*Directions:*
What is needed here is an exact transcription of the entries that follow.

Bounding box prediction data:

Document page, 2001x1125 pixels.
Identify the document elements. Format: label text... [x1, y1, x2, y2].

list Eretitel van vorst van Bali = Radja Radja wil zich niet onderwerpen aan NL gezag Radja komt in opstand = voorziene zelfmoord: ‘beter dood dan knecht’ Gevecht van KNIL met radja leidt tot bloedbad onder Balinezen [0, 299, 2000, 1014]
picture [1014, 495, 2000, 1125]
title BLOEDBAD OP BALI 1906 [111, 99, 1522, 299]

*Reply to the task:*
Document page, 2001x1125 pixels.
Identify the document elements. Format: label text... [x1, y1, x2, y2].

list Eretitel van vorst van Bali = Radja Radja wil zich niet onderwerpen aan NL gezag Radja komt in opstand = voorziene zelfmoord: ‘beter dood dan knecht’ Gevecht van KNIL met radja leidt tot bloedbad onder Balinezen [0, 299, 2000, 1014]
picture [1014, 495, 2000, 1125]
title BLOEDBAD OP BALI 1906 [111, 99, 1522, 299]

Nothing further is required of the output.